The State will of course try to slow or halt the spread of this technology, citing national security concerns, use of the technology by drug dealers and tax evaders, and fears of societal disintegration. Many of these concerns will be valid; crypto anarchy will allow national secrets to be trade freely and will allow illicit and stolen materials to be traded. An anonymous computerized market will even make possible abhorrent markets for assassinations and extortion. Various criminal and foreign elements will be active users of CryptoNet. But this will not halt the spread of crypto anarchy.
Just as the technology of printing altered and reduced the power of medieval guilds and the social power structure, so too will cryptologic methods fundamentally alter the nature of corporations and of government interference in economic transactions. Combined with emerging information markets, crypto anarchy will create a liquid market for any and all material which can be put into words and pictures. And just as a seemingly minor invention like barbed wire made possible the fencing-off of vast ranches and farms, thus altering forever the concepts of land and property rights in the frontier West, so too will the seemingly minor discovery out of an arcane branch of mathematics come to be the wire clippers which dismantle the barbed wire around intellectual property.
Timothy C. May (mid 1988)
Arise, you have nothing to lose but your barbed wire fences!
er ...
Just as the technology of printing altered and reduced the power of medieval guilds and the social power structure,
well, you'd think Except in 2017, when the populus should be the most well-informed ever, it's probably one of the least informed.
And getting worse.
The medieval guilds and social power structure pretty quickly worked out that flooding the media with Celebrity-Bake-Strictly-X-Dine-<insert current opium of the masses here> is a perfect antidote to people learning the truth.

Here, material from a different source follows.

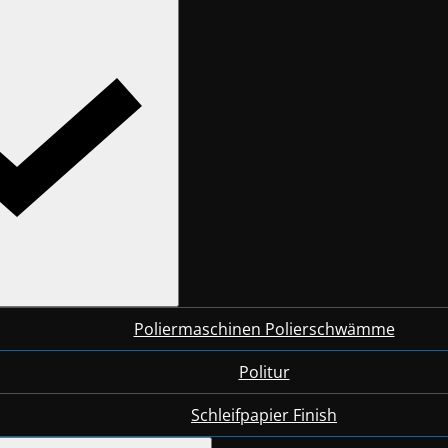
Poliermaschinen Polierschwämme
Politur
Schleifpapier Finish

Plus the (re) emergence of "fake news, fake news" when that fails.
Spend money on training and hiring detectives who aren't so effing lazy to actually dig a bit to find other evidence? Stop coddling law enforcement and make them get off their azz.
There is more to solving a crime than pooling a huge amount of resources into breaking encryption. If it's all you have to go on, then the case is likely weak to begin with... move on.
Not to mention the fact... the more law enforcement gripes about this subject, the more it's publicized; motivating people to learn more about encryption. Thus in the long run, making the job a lot tougher.
If you can't think 3 moves ahead on this fact, how do you ever expect to solve complex crimes?